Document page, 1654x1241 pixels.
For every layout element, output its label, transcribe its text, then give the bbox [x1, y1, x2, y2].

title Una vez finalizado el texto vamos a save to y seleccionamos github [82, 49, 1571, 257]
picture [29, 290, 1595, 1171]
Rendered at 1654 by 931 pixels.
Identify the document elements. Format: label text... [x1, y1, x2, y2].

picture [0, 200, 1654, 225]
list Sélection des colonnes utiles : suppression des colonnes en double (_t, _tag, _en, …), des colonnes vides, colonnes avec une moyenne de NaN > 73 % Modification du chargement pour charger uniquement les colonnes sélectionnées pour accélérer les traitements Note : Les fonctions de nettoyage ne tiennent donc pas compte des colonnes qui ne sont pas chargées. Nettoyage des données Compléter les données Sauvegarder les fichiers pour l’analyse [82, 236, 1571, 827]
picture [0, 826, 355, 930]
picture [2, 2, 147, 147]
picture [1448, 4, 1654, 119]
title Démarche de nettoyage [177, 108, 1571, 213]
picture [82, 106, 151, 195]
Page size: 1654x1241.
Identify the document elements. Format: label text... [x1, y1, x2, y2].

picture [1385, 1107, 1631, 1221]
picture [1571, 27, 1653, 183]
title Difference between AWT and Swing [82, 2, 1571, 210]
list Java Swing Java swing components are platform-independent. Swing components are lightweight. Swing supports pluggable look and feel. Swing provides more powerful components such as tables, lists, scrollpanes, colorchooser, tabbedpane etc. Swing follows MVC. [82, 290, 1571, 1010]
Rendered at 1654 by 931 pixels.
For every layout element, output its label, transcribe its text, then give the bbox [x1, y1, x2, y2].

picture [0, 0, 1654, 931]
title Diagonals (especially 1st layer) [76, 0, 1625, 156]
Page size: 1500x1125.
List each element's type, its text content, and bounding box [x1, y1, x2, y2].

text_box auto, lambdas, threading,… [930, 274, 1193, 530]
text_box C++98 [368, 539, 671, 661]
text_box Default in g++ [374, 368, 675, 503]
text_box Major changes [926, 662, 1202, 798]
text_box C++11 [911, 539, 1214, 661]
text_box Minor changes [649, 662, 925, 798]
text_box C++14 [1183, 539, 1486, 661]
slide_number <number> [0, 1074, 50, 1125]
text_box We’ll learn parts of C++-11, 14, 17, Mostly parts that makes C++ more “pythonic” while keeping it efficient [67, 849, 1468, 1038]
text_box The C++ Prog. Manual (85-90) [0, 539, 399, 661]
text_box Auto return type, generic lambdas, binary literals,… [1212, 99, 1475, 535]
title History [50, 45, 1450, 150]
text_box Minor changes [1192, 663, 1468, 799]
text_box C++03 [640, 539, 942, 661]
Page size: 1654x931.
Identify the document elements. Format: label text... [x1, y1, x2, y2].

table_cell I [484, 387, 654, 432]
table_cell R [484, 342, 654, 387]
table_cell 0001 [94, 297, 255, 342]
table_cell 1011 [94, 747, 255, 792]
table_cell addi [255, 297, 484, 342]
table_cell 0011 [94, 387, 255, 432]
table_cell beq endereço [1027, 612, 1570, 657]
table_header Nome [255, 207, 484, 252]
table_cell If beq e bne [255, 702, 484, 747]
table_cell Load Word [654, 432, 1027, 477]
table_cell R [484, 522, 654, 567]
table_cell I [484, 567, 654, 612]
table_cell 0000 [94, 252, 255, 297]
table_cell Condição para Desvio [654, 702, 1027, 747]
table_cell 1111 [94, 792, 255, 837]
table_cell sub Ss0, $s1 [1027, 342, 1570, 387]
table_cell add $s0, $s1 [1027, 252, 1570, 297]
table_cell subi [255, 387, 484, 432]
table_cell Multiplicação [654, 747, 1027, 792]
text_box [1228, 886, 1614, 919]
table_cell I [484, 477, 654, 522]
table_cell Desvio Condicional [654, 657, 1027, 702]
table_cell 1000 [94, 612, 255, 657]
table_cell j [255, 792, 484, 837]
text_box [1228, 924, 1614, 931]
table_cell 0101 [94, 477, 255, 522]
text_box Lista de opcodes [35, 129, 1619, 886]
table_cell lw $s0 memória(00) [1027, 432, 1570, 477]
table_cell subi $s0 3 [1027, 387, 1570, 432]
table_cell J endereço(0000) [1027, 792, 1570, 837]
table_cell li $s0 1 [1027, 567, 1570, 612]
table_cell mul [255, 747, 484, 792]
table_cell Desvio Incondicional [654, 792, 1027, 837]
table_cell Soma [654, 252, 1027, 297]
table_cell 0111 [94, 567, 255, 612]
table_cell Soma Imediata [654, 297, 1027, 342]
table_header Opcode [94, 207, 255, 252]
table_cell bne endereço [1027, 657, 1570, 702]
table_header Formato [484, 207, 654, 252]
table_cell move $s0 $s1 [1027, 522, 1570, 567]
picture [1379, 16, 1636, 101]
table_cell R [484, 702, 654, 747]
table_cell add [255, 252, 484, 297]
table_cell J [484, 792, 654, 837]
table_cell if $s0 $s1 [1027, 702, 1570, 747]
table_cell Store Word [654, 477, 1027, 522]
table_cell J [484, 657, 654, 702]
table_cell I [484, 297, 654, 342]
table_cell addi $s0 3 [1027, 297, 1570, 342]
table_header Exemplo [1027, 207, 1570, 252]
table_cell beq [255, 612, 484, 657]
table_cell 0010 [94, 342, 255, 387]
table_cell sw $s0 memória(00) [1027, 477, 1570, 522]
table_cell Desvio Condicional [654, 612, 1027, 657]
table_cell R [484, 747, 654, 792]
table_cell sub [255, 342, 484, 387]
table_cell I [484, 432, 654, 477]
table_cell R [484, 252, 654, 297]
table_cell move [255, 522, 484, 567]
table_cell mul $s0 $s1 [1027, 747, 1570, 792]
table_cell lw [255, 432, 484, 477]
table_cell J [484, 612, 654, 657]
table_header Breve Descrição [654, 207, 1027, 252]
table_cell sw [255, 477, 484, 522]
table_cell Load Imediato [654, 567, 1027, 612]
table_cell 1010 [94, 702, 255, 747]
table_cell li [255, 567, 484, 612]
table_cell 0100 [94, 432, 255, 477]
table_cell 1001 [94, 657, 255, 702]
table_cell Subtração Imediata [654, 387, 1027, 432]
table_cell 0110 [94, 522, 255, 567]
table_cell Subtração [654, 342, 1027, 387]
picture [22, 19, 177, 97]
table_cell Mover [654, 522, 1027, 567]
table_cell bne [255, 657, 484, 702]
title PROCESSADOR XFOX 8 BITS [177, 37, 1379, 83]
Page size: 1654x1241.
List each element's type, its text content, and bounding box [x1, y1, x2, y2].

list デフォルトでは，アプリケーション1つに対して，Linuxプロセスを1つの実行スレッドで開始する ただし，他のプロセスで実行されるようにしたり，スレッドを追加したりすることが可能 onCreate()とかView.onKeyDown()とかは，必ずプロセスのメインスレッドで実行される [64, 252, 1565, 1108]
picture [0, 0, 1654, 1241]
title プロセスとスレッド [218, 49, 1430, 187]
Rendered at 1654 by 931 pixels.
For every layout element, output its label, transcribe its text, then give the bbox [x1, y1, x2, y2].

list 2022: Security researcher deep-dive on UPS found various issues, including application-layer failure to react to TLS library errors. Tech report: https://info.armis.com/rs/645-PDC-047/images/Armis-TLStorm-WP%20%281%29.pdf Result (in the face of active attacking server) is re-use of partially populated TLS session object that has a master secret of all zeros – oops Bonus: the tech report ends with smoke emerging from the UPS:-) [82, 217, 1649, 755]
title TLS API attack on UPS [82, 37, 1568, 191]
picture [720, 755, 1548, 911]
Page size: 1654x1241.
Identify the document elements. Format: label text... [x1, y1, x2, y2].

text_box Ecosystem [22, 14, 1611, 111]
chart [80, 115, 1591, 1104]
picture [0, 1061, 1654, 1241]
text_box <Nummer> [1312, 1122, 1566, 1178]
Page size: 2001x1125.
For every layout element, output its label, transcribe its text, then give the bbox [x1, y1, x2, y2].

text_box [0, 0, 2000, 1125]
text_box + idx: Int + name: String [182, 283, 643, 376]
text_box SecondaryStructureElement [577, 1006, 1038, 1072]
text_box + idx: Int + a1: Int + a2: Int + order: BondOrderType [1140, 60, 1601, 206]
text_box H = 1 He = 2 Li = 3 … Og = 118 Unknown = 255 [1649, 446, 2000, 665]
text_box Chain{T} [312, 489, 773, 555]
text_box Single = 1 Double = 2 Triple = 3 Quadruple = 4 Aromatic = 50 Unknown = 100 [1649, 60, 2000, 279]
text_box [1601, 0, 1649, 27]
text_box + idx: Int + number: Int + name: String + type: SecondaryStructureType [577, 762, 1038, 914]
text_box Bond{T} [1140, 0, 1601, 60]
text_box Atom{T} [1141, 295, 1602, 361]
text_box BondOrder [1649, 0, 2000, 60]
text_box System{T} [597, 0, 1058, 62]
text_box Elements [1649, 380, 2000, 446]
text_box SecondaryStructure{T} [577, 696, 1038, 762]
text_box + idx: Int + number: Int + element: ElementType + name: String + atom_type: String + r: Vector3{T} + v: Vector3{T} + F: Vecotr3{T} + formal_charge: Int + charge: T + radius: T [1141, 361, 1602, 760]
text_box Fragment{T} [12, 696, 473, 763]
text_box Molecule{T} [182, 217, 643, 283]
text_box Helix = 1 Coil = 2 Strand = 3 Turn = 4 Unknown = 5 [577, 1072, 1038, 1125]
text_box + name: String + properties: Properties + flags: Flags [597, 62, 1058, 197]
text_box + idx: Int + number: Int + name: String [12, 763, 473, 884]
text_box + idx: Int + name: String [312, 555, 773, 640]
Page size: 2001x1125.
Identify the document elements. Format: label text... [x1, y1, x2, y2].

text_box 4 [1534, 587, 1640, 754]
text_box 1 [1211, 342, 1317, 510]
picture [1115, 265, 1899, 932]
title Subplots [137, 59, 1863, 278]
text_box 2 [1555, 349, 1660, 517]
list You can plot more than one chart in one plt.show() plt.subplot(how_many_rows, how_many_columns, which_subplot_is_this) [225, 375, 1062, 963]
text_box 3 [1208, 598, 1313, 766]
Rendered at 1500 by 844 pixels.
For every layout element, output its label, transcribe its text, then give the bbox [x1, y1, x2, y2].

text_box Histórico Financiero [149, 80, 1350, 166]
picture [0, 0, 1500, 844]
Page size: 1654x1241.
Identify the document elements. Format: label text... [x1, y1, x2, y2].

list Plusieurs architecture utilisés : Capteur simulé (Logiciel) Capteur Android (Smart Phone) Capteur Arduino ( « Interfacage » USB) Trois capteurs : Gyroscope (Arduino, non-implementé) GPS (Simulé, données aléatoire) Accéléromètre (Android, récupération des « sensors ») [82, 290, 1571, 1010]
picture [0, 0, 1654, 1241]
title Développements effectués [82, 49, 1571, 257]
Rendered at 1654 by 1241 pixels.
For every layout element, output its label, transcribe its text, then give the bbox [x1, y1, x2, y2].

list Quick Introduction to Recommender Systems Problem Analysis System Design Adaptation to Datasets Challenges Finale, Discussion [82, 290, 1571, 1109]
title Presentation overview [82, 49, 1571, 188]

### REQUIRED TASK
Reproduce the records above without any change, beginning at the line that contains "Rendered at 1500 by 844 pixels." and stopping after the line that contains "picture [0, 0, 1500, 844]".

### EXPECTED OUTPUT
Rendered at 1500 by 844 pixels.
For every layout element, output its label, transcribe its text, then give the bbox [x1, y1, x2, y2].

text_box Histórico Financiero [149, 80, 1350, 166]
picture [0, 0, 1500, 844]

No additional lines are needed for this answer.